上から、刺身盛り合わせ、大根サラダ、北寄貝、活きカンパチ、天然鯛、平目、アラ汁。握りは全て二貫ずつあったが、撮影を忘れて食べてしまい一貫だけ撮ったのものもある。

 

 前回来た時は、(たぶん)駅舎に隣接するようにして居酒屋風食堂があり、そこで昼飯・昼酒をやった。既にこの店は消滅したようで、交替するかのようにできた回転寿司屋に入る。駅からの距離は50メートルもない。
  外観は銀色のアルミサッシ引き戸で素っ気ない。しかし回転寿司屋が外観に金をかけてもしょうがないと思うし、その分安くしてくれた方がよい。店内に先客はなく、カウンターの中にオヤジが一人いるだけだ。
  眺望の開けた奥の四人掛けボックス席が魅力的だ。混みそうであれば遠慮すべきだが、シーズンオフの平日にそんなこともあるまいとボックス席に坐った。混んできたら移動すればよい。
  冷や酒を頼み、ツマミに好適なものを訊いて、刺身の盛り合わせにした。正面のカウンターに坐るより、裏側からなので捌きの手元が見えるのが面白い。それなりに板前修行をしたらしく、鮮やかな手際だ。出されたものは特に地元産と云うこともないが、それぞれ旨かった。
  客がいないので寿司はほとんど廻っておらず、おすすめの品を書いたカードが回ってる。それを見て、大根サラダ(100円)を注文。しばらく飲んでから、数少ない廻っているものの中で、北寄貝、イカ、タコなどをピックアップする。イカはずいぶん長いこと廻っていたのか、表面が乾いていたものの、そんなことは気にせず美味しくいただく。

·····

» **必要な作業**:
1. 本文のうち、「上から、刺身盛り合わせ、大根」を含む語句で始まり「中にオヤジが一人いるだけだ。」で終わる部分を、「オヤジ」を「店主」に置き換えて書き直しなさい。
2. 本文によると、大根サラダの値段はいくらだったか答えなさい。
本文に書かれていることだけを手がかりにしなさい。

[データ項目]

·····

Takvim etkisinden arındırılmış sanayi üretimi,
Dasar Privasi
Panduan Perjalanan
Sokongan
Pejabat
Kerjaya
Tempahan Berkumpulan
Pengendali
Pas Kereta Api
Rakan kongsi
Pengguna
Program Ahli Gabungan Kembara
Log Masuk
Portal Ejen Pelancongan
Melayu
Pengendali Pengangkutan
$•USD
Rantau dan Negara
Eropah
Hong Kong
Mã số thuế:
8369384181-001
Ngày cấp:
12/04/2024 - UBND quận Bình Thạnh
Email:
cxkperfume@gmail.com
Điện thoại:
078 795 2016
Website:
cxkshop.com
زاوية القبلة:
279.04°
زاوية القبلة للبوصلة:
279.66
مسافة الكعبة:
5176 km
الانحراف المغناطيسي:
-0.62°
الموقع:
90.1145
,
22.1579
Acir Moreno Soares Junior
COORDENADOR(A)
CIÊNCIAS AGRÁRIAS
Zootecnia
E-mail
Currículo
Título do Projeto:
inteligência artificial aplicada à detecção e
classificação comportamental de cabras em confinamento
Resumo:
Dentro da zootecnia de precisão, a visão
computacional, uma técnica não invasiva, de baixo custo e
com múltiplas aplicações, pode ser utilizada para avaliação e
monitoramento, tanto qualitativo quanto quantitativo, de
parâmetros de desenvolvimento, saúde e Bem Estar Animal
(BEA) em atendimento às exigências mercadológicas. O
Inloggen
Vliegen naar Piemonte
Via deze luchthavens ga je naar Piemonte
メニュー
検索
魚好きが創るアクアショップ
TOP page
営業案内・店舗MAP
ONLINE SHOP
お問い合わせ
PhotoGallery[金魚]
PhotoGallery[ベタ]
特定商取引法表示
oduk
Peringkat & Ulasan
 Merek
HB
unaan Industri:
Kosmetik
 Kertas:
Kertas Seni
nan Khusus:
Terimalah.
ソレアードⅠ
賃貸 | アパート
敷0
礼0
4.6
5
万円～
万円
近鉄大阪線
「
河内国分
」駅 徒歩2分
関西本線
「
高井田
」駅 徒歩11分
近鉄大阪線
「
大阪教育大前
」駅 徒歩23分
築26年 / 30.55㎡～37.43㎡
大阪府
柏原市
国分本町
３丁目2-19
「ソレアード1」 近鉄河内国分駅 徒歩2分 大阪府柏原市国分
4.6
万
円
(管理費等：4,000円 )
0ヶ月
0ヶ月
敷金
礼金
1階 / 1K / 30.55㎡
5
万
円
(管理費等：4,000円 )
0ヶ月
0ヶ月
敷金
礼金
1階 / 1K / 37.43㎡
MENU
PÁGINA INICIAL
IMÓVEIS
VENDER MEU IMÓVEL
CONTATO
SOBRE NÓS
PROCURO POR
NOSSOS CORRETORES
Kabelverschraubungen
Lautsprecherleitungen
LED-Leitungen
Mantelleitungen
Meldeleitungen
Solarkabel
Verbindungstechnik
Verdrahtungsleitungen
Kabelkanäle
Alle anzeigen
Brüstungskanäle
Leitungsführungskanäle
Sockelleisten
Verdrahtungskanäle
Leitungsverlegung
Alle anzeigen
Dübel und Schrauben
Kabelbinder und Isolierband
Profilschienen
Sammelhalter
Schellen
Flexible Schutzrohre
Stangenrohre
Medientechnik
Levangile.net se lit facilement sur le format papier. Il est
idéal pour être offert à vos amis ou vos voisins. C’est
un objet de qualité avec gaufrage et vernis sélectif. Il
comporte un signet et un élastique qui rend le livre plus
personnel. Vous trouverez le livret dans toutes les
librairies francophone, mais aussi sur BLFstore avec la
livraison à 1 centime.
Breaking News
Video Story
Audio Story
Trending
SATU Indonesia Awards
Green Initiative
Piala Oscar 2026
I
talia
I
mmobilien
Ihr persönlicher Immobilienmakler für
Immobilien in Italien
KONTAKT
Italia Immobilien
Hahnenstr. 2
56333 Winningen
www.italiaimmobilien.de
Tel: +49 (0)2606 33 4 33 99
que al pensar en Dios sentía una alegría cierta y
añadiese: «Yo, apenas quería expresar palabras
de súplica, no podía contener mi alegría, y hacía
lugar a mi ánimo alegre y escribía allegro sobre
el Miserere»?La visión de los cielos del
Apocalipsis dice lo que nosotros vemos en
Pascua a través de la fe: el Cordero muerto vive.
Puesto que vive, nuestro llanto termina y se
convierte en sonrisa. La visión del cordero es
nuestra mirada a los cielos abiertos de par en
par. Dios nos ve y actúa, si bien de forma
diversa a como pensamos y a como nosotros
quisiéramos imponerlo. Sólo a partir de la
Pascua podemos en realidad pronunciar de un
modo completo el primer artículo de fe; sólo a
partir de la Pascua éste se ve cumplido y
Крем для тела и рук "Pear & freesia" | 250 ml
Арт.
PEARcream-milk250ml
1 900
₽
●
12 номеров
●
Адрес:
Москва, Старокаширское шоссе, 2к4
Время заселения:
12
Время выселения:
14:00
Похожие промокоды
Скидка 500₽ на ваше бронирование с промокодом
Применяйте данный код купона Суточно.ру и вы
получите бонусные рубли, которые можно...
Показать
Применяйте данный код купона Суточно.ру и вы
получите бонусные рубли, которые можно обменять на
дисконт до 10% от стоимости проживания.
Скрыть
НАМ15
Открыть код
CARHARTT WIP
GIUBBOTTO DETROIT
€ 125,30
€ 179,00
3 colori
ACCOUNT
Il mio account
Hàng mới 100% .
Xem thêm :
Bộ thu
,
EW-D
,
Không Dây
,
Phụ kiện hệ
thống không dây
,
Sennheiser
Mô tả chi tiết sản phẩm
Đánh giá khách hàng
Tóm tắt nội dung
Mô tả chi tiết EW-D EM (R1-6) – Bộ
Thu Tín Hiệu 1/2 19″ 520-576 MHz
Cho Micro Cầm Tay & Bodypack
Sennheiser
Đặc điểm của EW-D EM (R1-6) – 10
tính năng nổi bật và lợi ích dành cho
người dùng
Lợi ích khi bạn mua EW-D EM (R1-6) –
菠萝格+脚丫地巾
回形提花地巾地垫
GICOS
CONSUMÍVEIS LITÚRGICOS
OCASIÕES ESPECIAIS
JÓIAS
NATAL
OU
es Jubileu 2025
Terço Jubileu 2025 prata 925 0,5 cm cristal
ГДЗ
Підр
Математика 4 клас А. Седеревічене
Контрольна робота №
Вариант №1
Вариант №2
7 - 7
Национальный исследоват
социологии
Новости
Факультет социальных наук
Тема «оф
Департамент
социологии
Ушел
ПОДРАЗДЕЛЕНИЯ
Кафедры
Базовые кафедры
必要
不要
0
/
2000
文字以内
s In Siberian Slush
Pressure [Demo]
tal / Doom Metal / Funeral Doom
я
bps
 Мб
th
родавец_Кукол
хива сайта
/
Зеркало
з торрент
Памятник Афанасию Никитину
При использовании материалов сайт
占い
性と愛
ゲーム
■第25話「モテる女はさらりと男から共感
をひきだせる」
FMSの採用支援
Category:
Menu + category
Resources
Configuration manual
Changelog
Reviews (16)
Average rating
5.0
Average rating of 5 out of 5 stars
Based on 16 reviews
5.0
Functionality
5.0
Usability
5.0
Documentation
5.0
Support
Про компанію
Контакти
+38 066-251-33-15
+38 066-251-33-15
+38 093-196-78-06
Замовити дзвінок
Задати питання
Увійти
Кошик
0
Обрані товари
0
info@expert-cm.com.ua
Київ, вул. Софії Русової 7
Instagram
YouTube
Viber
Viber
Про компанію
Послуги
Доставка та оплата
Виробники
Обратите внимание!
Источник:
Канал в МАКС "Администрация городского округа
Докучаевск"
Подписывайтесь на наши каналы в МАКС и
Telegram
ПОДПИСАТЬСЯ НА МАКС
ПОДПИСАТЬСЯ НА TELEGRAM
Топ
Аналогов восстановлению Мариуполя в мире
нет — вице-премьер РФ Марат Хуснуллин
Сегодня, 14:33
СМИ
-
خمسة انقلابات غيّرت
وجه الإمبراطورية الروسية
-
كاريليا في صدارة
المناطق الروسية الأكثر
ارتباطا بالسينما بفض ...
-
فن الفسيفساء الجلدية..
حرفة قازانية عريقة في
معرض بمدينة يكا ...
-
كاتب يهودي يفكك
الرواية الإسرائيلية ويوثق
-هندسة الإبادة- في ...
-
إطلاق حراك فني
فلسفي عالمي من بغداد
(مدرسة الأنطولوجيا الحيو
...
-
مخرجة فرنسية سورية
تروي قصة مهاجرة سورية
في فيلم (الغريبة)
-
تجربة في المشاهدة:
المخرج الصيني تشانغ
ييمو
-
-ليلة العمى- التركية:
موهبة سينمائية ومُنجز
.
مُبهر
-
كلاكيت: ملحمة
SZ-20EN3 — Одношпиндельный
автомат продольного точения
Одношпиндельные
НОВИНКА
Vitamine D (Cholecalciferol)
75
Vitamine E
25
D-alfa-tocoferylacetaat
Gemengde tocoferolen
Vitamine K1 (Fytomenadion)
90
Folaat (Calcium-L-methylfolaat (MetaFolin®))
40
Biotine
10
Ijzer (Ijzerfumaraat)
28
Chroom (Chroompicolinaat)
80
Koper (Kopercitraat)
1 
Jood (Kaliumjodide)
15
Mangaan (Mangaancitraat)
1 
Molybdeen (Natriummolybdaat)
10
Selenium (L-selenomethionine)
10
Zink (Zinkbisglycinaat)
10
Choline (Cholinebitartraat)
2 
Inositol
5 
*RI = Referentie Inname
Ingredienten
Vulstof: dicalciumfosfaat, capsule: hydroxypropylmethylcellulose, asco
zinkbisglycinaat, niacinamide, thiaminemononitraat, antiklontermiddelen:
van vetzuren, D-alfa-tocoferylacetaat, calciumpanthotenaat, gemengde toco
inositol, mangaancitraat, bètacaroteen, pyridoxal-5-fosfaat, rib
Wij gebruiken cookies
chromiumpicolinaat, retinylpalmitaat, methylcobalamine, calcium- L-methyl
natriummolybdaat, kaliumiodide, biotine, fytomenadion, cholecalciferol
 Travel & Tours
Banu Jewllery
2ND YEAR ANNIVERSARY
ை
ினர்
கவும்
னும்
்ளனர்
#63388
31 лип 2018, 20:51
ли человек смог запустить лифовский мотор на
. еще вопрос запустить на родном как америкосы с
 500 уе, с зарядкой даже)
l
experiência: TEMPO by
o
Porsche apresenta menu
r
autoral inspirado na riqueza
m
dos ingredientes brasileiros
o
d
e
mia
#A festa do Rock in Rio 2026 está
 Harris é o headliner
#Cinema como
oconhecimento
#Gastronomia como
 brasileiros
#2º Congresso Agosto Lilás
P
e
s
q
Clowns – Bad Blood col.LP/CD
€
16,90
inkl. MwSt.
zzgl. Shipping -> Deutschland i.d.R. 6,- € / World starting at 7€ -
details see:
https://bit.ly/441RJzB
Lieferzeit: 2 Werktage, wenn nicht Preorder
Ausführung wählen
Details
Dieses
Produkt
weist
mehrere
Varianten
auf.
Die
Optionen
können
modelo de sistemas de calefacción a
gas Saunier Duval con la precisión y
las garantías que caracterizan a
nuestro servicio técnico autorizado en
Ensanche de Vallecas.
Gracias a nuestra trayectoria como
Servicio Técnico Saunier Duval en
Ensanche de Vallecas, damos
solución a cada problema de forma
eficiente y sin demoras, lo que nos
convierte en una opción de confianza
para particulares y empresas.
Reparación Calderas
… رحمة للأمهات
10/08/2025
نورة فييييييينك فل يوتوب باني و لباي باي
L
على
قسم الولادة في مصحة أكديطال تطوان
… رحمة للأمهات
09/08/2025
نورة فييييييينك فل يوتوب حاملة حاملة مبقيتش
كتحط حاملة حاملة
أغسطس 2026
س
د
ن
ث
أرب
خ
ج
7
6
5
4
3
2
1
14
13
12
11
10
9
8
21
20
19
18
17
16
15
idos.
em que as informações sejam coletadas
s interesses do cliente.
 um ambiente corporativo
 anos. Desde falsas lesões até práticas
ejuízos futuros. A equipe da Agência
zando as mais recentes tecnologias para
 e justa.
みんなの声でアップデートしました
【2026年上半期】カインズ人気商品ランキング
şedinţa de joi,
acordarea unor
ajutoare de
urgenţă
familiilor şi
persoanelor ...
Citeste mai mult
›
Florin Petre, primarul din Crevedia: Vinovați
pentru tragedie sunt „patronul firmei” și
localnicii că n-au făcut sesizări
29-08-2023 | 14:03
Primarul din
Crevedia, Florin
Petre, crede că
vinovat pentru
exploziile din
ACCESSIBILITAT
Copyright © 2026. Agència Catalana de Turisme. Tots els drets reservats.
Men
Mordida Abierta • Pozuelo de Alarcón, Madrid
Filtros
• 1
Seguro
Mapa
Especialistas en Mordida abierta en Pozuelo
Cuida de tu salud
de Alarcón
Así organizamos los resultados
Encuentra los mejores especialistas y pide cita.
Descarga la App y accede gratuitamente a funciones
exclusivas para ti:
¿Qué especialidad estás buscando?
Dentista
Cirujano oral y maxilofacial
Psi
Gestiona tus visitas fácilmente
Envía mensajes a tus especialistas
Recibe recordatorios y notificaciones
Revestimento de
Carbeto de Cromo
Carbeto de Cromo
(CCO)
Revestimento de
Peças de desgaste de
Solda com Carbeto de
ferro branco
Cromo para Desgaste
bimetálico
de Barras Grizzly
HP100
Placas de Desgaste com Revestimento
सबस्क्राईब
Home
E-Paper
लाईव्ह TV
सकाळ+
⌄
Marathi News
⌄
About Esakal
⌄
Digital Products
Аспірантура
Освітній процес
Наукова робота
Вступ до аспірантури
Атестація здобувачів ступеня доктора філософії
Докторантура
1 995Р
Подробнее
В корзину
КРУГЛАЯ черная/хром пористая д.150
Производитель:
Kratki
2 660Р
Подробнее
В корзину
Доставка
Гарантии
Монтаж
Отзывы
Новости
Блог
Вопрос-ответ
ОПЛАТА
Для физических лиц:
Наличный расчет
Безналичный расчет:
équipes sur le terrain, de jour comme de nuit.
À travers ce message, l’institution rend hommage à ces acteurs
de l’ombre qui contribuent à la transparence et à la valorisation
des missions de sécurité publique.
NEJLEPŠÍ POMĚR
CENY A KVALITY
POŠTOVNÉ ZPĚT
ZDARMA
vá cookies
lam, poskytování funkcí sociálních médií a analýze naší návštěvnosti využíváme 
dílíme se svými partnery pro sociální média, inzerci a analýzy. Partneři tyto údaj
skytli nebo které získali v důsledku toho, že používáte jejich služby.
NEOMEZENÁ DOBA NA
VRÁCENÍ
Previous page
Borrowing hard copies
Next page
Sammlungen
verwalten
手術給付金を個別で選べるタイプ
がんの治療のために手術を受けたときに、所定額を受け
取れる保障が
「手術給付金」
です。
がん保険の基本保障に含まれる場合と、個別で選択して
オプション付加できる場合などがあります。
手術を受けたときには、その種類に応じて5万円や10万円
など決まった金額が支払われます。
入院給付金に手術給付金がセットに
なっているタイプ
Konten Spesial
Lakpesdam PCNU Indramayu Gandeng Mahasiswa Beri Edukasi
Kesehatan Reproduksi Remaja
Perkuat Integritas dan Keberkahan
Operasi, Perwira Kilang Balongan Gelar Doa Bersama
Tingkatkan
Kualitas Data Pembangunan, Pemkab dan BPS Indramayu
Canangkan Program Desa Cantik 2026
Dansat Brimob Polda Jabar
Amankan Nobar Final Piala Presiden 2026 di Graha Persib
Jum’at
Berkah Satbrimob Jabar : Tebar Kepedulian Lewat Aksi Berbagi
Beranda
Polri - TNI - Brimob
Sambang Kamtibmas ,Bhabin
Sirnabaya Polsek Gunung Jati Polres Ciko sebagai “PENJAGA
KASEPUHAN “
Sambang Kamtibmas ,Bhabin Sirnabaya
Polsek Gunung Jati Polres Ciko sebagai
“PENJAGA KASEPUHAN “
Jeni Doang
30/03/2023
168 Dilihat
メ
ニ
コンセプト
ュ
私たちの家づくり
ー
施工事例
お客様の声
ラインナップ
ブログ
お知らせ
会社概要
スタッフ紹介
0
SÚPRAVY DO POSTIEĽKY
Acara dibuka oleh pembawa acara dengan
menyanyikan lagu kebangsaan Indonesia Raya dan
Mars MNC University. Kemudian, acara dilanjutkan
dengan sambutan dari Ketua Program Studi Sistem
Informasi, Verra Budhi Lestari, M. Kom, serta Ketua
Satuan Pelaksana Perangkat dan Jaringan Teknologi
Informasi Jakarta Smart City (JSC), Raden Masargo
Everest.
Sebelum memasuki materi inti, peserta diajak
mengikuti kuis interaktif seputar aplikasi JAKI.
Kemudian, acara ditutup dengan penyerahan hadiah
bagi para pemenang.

·····

» **解答一覧**:
1.
上から、刺身盛り合わせ、大根サラダ、北寄貝、活きカンパチ、天然鯛、平目、アラ汁。握りは全て二貫ずつあったが、撮影を忘れて食べてしまい一貫だけ撮ったのものもある。

 

 前回来た時は、(たぶん)駅舎に隣接するようにして居酒屋風食堂があり、そこで昼飯・昼酒をやった。既にこの店は消滅したようで、交替するかのようにできた回転寿司屋に入る。駅からの距離は50メートルもない。
  外観は銀色のアルミサッシ引き戸で素っ気ない。しかし回転寿司屋が外観に金をかけてもしょうがないと思うし、その分安くしてくれた方がよい。店内に先客はなく、カウンターの中に店主が一人いるだけだ。

2. 100円。